I learned hospitality from my parents, and it was not because we had a large home with extra guest rooms and plenty of money to prepare lavish meals.  The first house I remember as a child was a two bedroom, one (tiny) bath house. We had an eat-in kitchen, not because it had plenty of room for a table and chairs but because that was the only place to eat, on a narrow ledge against the wall that we called a bar, three down one side and one person at the end, right in the doorway.  What I learned about hospitality in that little place was that our meager means had nothing to do with whether or not we offered it.

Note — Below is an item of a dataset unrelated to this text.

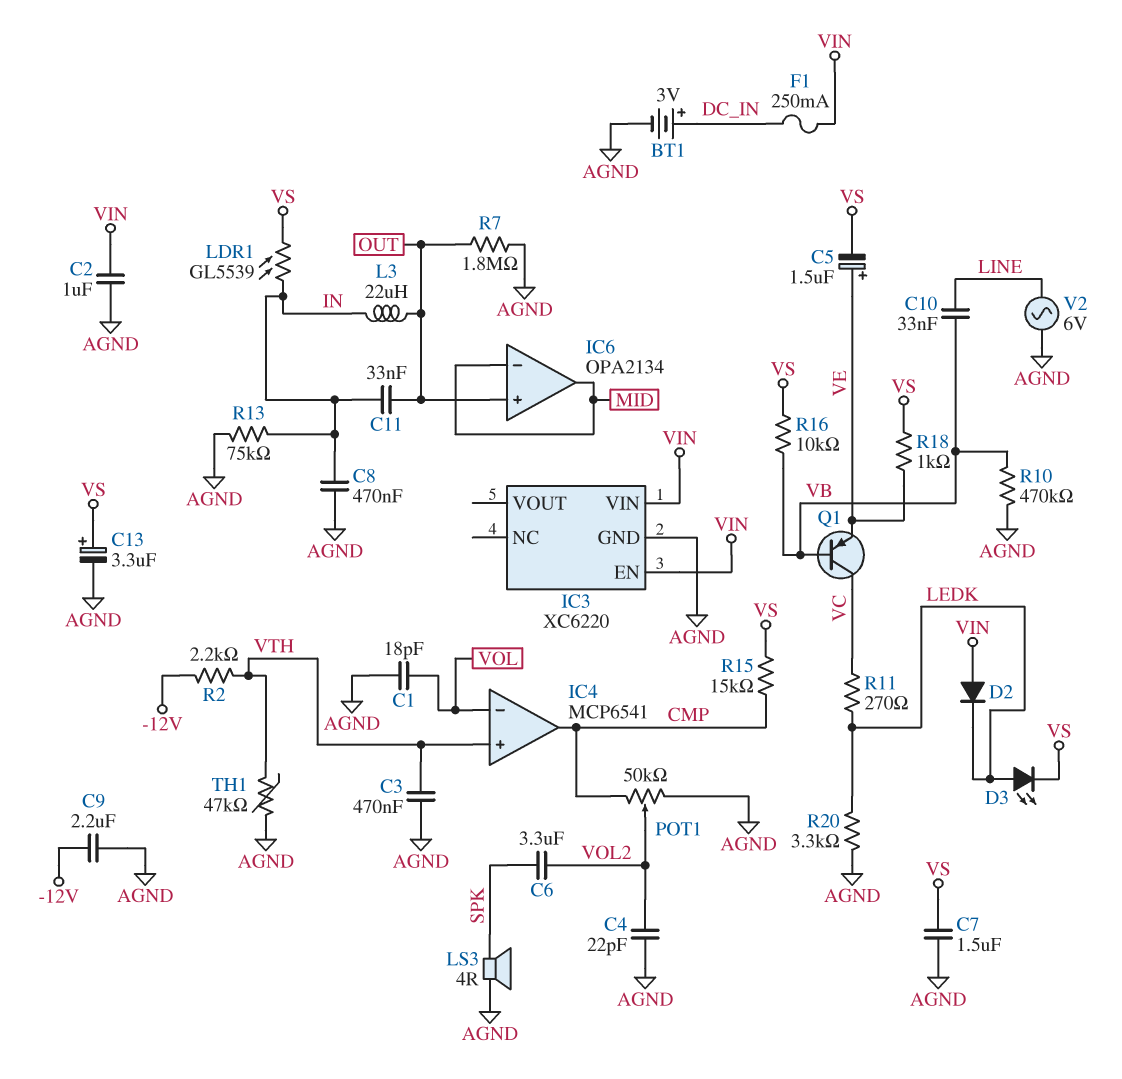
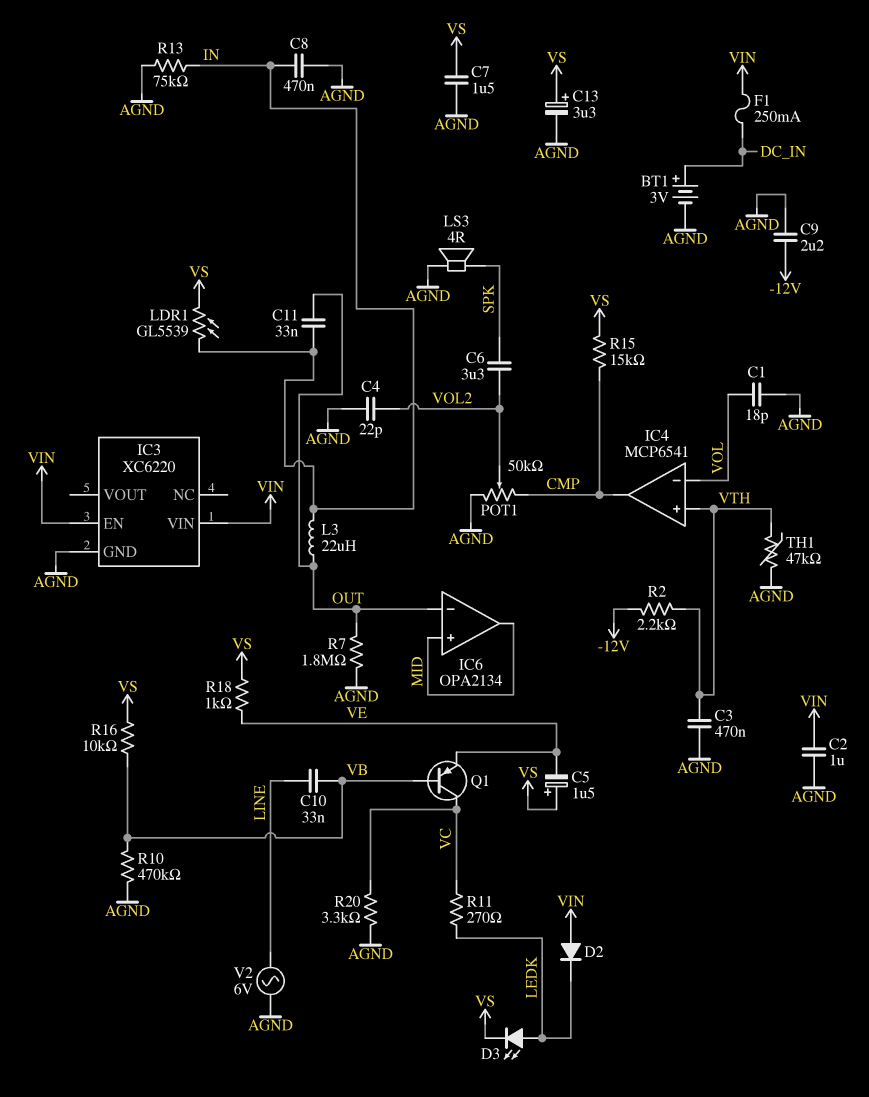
C5: 1.5uF (plus VE, minus VS) -> 1.5uF (plus VS, minus VE)
IC6 pin in+: OUT -> MID
IC6 pin in-: MID -> OUT
R20: 3.3k (AGND, LEDK) -> 3.3k (AGND, VC)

            I remember my mother talking about another young couple in the same congregation who understood the word exactly as they did.  After a Sunday evening service, my mother would look at the woman and say, "Well, I have a dozen eggs."  The woman would look back at her and say, "I have a loaf of bread."  Then that couple would come to our house and we would all eat scrambled eggs and toast.  And nothing else, because that is all we had.  Yet they did this again and again and their relationship became closer and closer because of it.
            I can imagine that some are thinking, "How awful!  I would never invite someone over for scrambled eggs and toast and nothing else."  And that means they do not understand the reason for all those hospitality commands in the New Testament.  As those two young couples learned:  it's not about fancy meals and beautiful accommodations—it's about being together.
            And day by day, attending the temple together and breaking bread in their homes, they received their food with glad and generous hearts, praising God and having favor with all the people. And the Lord added to their number day by day those who were being saved (Acts 2:46-47).  One of the reasons the early church grew and became as close as blood relatives was that they were together as much as possible, not just in their worship, but also in the homes, "day by day."
            I presented this once at a women's gathering and it was immediately objected to.  "That's not what we do these days," a woman said, meaning it is no longer a pleasant little custom to stop by and see one another in the evenings during the week, or even have someone over for an impromptu Sunday evening supper.  Well, guess what?  It wasn't a custom in the Roman Empire either.  Why do you think those commands are scattered through so many books in the New Testament?  Those people had to learn to do it, and they did because that is what they were told to do, and what they ultimately discovered would make the church what God intended it to be, and it did.
            Many years ago we had a dismal week that left us near to despair in our work with a particular congregation.  A couple there took it upon themselves to drop by to cheer us up.  Because of my mother's influence, I simply had to offer them something.  I had baked ginger cookies (we couldn't afford chocolate chips) the day before to put in the boys' cookie jar, and Keith is a master popcorn popper, the old-fashioned way, on the stove-top with bacon drippings.  That is what we offered them—ginger cookies and popcorn, and we sat there stuffing our faces while the gloom melted from our hearts like sun on the morning fog--for at least a little while.  That is what hospitality among brethren is all about.
            This week, find someone with a loaf of bread and offer them some scrambled eggs to go along with it.  It may not be haute cuisine ("high cooking"), but it will certainly lift your spirits higher, and who knows what other good may come of it?  After all, it was God's idea in the first place.
 
Contribute to the needs of the saints and seek to show hospitality (Rom 12:13).
Above all, keep loving one another earnestly, since love covers a multitude of sins. Show hospitality to one another without grumbling (1Pet 4:8-9).
One who heard us was a woman named Lydia, from the city of Thyatira, a seller of purple goods, who was a worshiper of God. The Lord opened her heart to pay attention to what was said by Paul. And after she was baptized, and her household as well, she urged us, saying, “If you have judged me to be faithful to the Lord, come to my house and stay.” And she prevailed upon us (Acts 16:14-15).